TASK TO CARRY OUT -
Only the lines below from the one containing "thumb cmc: (1182, 1000)" to the one containing "pinky tip: (1223, 978)" should be repeated, both included and unchanged.

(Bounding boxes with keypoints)

━━━━━━━━━━━━━━━━

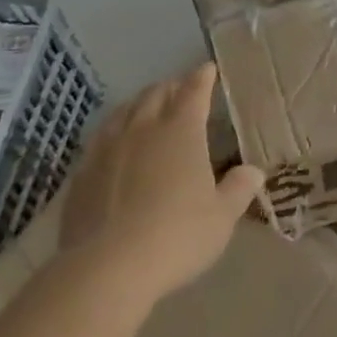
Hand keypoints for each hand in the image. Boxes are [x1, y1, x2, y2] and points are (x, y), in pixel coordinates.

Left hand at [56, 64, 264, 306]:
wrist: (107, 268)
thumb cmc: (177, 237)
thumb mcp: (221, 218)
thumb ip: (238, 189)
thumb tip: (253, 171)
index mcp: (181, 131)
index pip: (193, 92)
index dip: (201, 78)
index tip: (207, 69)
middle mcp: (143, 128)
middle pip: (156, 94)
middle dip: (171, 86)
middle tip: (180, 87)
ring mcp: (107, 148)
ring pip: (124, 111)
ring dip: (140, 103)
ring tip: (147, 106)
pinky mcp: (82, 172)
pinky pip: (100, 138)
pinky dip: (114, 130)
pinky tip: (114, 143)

━━━━━━━━━━━━━━━━

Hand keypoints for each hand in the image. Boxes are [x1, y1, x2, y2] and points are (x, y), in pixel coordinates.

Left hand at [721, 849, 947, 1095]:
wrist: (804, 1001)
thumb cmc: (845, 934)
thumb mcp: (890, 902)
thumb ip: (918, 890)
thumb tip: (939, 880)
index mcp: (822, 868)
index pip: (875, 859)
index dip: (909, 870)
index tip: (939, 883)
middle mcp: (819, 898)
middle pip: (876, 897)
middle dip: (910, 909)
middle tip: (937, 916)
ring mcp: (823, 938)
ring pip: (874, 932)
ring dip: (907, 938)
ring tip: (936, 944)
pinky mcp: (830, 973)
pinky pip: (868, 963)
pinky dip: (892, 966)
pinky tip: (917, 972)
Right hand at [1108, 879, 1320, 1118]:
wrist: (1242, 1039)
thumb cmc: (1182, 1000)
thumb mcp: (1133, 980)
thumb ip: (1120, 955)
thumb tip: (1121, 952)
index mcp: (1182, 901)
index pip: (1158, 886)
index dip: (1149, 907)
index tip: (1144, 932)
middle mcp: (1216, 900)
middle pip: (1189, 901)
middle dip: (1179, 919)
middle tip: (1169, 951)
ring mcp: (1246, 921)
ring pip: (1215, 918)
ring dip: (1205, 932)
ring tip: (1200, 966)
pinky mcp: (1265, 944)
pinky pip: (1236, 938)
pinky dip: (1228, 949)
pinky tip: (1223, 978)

━━━━━━━━━━━━━━━━

EXERCISE RESULT -
thumb cmc: (1182, 1000)
thumb mcp: (1133, 980)
thumb ip: (1120, 955)
thumb tip: (1121, 952)
index mcp: (1182, 901)
index pip: (1158, 886)
index dip: (1149, 907)
index tip: (1144, 932)
middle mcp: (1216, 900)
middle pip: (1189, 901)
middle dip: (1179, 919)
middle tip: (1169, 951)
ring mcp: (1246, 921)
ring pip: (1215, 918)
ring dip: (1205, 932)
ring tip: (1200, 966)
pinky mcp: (1265, 944)
pinky pip: (1236, 938)
pinky dip: (1228, 949)
pinky tip: (1223, 978)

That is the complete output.